**What you need to do:** Only lines containing the word "instructions" belong in the answer; copy each one from the records.
========
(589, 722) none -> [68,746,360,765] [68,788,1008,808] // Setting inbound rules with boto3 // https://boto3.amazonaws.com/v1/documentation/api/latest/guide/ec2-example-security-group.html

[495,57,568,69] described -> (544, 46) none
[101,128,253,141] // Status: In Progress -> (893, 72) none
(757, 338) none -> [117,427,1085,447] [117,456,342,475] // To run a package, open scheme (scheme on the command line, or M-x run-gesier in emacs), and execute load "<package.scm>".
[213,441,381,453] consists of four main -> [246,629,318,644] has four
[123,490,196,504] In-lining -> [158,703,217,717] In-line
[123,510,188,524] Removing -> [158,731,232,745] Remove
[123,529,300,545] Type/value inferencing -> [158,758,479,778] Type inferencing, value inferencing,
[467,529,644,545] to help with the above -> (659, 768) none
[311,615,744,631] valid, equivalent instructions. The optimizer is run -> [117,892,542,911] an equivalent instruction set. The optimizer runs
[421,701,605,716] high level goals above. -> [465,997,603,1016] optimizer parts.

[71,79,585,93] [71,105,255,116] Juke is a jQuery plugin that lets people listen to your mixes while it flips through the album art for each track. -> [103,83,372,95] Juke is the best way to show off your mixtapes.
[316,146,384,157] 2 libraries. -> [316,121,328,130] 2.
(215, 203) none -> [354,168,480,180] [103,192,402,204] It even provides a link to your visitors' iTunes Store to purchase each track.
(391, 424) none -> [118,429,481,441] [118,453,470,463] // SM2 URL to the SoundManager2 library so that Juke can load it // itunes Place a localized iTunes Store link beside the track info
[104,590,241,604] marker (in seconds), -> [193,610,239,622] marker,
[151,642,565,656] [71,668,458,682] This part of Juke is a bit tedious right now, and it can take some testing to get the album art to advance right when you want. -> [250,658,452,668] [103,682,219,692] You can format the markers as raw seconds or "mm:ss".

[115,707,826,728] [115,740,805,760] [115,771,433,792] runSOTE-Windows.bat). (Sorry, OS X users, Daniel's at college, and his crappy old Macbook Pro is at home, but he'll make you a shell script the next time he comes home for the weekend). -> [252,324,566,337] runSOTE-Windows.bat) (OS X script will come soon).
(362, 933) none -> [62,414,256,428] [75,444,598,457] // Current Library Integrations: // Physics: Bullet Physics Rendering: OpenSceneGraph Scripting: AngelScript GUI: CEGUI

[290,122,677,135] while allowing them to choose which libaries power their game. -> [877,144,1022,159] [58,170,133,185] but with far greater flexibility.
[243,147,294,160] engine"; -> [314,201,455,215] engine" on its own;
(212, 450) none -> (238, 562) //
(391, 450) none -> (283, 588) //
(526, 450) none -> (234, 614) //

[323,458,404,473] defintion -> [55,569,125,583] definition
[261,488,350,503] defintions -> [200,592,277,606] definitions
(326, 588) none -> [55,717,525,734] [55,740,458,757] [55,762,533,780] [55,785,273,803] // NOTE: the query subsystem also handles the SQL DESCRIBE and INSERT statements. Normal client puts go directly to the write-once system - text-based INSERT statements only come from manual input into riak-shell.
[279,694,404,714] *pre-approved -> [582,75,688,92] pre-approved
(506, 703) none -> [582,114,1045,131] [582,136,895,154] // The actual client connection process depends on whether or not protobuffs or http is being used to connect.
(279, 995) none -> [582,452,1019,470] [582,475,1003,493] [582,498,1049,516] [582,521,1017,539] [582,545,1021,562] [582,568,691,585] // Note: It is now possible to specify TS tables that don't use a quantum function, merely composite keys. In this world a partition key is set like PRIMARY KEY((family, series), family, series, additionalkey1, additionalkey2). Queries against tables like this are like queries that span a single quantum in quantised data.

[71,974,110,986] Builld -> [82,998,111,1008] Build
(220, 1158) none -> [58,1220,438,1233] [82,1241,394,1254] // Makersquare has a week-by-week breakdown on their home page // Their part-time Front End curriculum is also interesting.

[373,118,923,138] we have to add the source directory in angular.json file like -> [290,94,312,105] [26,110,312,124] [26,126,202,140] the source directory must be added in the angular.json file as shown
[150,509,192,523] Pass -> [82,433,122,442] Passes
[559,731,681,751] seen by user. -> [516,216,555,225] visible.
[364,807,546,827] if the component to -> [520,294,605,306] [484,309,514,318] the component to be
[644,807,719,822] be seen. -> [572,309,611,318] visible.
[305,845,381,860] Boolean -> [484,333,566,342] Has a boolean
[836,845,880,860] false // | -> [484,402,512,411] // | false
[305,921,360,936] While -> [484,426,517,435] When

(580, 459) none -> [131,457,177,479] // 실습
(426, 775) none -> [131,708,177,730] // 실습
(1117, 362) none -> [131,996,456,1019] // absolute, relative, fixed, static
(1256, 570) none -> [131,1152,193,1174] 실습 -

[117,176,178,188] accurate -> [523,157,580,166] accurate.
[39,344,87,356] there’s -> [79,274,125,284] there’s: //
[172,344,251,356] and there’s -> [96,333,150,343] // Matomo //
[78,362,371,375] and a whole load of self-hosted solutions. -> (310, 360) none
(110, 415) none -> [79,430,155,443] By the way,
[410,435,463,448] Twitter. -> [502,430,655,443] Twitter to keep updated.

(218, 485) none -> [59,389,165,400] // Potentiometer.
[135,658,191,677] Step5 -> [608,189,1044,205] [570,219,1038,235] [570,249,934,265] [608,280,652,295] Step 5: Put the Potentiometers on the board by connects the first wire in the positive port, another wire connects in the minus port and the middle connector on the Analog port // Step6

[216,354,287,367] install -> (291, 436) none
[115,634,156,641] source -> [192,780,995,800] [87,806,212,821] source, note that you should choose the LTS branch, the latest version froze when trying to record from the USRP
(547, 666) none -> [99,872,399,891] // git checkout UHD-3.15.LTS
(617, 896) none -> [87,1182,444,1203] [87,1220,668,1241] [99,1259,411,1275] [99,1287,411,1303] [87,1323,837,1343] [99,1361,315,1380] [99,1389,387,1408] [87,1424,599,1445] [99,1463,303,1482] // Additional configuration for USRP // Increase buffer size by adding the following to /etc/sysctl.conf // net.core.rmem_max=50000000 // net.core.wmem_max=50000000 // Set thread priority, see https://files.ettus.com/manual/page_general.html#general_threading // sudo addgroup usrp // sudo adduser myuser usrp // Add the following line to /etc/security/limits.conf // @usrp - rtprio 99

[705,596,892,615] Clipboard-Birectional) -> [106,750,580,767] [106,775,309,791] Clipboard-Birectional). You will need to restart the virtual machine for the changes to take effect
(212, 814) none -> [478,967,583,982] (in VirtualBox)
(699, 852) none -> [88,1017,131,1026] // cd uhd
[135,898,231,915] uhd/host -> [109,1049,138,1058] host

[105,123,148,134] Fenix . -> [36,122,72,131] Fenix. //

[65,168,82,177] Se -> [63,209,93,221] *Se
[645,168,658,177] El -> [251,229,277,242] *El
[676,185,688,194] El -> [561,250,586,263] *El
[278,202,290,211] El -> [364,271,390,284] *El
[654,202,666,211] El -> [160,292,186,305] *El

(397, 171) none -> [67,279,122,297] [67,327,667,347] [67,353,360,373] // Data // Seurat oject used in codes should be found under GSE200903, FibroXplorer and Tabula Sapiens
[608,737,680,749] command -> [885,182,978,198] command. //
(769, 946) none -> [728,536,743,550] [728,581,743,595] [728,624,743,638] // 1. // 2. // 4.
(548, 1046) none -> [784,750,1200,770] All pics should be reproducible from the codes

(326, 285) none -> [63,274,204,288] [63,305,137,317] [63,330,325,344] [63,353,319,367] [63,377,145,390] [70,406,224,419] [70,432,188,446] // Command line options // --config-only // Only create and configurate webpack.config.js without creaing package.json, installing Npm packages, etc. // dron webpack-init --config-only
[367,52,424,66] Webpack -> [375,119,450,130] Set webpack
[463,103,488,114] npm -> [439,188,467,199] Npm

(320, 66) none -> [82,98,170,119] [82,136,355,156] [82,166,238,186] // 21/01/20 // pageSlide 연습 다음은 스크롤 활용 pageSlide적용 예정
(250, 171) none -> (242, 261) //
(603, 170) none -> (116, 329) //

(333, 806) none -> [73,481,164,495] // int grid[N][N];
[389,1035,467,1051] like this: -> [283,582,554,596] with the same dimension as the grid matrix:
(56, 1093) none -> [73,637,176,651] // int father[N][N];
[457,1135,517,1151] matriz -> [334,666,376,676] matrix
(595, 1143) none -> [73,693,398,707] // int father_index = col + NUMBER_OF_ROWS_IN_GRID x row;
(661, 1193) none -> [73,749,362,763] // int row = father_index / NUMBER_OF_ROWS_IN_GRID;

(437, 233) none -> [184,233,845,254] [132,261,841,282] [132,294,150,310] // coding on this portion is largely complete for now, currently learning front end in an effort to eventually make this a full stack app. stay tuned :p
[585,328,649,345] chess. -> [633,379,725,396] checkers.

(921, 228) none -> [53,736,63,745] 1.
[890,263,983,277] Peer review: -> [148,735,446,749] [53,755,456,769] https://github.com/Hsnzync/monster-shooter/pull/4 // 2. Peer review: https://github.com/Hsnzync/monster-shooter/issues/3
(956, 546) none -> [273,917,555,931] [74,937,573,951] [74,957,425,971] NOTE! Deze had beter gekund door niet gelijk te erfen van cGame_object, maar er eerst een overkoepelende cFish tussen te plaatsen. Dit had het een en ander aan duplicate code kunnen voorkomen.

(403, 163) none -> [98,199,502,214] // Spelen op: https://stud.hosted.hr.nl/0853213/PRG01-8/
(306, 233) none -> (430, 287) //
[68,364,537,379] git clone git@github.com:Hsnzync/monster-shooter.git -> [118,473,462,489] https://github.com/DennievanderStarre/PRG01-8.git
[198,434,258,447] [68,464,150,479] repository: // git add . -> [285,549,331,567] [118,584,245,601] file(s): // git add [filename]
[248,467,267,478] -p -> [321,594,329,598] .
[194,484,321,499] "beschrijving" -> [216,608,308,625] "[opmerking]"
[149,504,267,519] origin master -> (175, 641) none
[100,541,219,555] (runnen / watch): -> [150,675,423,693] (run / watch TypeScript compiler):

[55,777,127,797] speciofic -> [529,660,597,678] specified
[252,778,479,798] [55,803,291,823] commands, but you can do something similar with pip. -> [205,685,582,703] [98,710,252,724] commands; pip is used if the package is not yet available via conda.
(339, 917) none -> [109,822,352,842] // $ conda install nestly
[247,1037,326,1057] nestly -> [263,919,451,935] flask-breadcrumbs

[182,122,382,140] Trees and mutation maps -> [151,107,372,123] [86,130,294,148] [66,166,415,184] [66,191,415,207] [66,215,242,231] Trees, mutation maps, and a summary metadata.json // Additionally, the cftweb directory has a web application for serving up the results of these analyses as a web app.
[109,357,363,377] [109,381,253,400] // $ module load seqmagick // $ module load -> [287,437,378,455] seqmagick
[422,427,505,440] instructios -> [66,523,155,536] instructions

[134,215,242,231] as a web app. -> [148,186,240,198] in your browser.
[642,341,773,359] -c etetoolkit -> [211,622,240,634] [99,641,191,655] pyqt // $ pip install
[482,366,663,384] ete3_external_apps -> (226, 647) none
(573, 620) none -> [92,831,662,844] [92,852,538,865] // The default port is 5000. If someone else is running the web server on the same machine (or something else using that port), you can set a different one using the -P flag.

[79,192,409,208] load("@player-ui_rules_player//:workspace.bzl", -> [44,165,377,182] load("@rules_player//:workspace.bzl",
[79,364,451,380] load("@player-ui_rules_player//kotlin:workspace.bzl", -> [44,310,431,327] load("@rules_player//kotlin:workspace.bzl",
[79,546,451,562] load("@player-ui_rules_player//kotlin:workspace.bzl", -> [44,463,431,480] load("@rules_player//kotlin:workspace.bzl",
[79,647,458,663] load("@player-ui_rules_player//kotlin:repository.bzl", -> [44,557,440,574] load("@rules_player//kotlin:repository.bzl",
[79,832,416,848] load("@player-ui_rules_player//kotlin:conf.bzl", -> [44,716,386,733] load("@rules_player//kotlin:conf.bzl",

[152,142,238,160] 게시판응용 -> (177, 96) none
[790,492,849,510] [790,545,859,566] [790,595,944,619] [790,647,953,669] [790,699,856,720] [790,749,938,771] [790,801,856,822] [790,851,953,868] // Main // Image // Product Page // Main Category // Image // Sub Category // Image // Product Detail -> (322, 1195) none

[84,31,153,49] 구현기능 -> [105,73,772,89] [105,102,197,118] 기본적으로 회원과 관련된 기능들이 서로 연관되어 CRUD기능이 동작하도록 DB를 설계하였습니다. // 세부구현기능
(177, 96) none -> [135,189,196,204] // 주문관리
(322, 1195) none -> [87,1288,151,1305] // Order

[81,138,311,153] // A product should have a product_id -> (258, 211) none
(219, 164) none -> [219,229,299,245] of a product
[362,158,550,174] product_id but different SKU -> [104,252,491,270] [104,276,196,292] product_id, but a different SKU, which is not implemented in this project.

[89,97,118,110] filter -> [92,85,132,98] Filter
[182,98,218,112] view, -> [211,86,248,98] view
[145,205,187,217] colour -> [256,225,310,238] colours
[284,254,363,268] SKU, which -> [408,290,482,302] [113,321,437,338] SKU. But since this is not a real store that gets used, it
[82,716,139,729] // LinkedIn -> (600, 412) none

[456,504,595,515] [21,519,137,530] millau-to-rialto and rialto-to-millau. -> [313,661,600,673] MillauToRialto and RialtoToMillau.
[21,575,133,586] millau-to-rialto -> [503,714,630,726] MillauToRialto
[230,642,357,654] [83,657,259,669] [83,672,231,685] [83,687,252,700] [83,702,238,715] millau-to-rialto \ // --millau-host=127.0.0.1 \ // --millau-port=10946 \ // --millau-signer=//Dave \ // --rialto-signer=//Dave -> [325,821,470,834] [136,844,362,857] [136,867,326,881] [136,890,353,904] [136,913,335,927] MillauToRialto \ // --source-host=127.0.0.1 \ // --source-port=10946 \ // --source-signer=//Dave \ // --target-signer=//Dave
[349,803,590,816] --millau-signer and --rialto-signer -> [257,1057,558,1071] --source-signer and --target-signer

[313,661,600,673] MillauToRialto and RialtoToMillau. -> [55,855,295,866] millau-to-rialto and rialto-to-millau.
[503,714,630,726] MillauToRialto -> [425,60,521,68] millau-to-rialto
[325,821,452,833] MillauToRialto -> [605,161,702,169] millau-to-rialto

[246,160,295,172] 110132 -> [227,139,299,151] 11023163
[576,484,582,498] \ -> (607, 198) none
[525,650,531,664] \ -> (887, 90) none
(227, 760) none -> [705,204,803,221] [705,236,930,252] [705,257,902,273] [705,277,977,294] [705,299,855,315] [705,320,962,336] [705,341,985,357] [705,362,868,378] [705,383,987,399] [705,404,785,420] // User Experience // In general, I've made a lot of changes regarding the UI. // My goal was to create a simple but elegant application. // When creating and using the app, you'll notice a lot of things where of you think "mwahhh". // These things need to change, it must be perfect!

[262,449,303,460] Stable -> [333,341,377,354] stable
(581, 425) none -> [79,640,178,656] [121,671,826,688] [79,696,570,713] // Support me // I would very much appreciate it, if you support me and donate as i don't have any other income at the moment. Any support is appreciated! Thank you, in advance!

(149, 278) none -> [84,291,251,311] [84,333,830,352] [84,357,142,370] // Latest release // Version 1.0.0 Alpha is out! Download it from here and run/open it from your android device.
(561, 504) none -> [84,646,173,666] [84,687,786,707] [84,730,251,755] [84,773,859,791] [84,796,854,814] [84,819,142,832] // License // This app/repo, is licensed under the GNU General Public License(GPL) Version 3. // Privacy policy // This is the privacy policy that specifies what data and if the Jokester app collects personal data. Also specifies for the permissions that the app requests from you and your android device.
========
**Exercise response:**
[311,615,744,631] valid, equivalent instructions. The optimizer is run -> [117,892,542,911] an equivalent instruction set. The optimizer runs
[422,427,505,440] instructios -> [66,523,155,536] instructions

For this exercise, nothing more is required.